**Source document:**
# # #
Attitudes towards the Middle East are often dominated by this duality: between “sectarian” religious politics and “inclusive” secular nationalism. The reality of course is more complex. The desire to turn the Middle East into a new Caliphate may well ride roughshod over the interests of minorities. But the same can also be true of pan-Arabist politics – when the fiction of an “Arab” Middle east is imposed upon the actually existing ethnic patchwork. Thus while Nasser may have offered some protection to Egypt’s Copts, he was nonetheless happy to ethnically cleanse Egypt’s Jews, and to preside over the persecution and mass exodus of thousands of ethnic Greeks. The experience of Kurds, in Iraq, Turkey and elsewhere illustrates all too well the danger of presuming that secular nationalism represents a cosmopolitan alternative to religious sectarianism.
More broadly, there is a limit to what the Nasserite brand of radical nationalism can offer the Egyptian revolution today. Like many of his contemporaries in the developing world, he combined forthright opposition to imperialism with a domestic politics that did little to challenge Egypt’s existing class structure. When Che Guevara visited Nasser, he complained that the Egyptian premier had created too few refugees – that the pre-existing elites were all to comfortable under the new regime. Like Indonesia’s Sukarno, with whom Nasser had a great many parallels, Nasser laid the groundwork for a capitalist economy dominated by the military elite. Despite the popularity of his many stands against imperialism, he never created a class-based politics capable of cutting across the religious-secularist divide.
# # #
**Available data:**
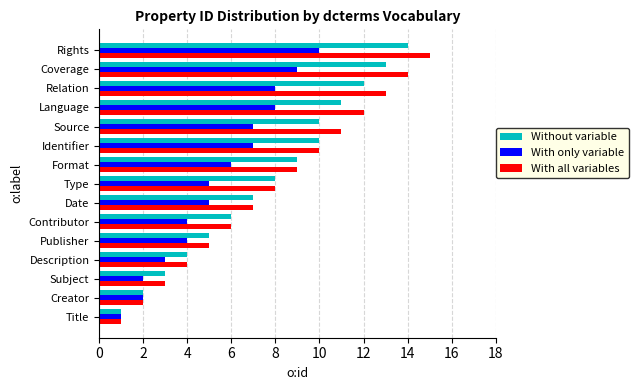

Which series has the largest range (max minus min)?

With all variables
# # #
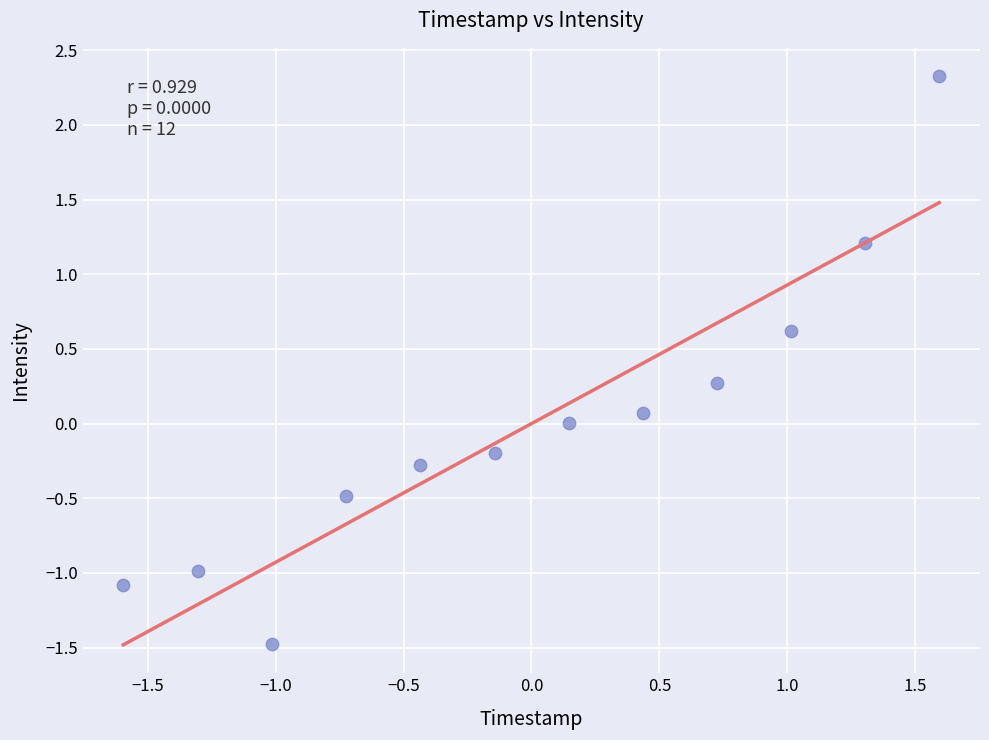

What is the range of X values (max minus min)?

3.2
# # #
**Task to complete:**
Please quote the passage on Nasser and Middle Eastern nationalism in full, word for word.

**Response for this exercise:**
Attitudes towards the Middle East are often dominated by this duality: between “sectarian” religious politics and “inclusive” secular nationalism. The reality of course is more complex. The desire to turn the Middle East into a new Caliphate may well ride roughshod over the interests of minorities. But the same can also be true of pan-Arabist politics – when the fiction of an “Arab” Middle east is imposed upon the actually existing ethnic patchwork. Thus while Nasser may have offered some protection to Egypt’s Copts, he was nonetheless happy to ethnically cleanse Egypt’s Jews, and to preside over the persecution and mass exodus of thousands of ethnic Greeks. The experience of Kurds, in Iraq, Turkey and elsewhere illustrates all too well the danger of presuming that secular nationalism represents a cosmopolitan alternative to religious sectarianism.
More broadly, there is a limit to what the Nasserite brand of radical nationalism can offer the Egyptian revolution today. Like many of his contemporaries in the developing world, he combined forthright opposition to imperialism with a domestic politics that did little to challenge Egypt’s existing class structure. When Che Guevara visited Nasser, he complained that the Egyptian premier had created too few refugees – that the pre-existing elites were all to comfortable under the new regime. Like Indonesia’s Sukarno, with whom Nasser had a great many parallels, Nasser laid the groundwork for a capitalist economy dominated by the military elite. Despite the popularity of his many stands against imperialism, he never created a class-based politics capable of cutting across the religious-secularist divide.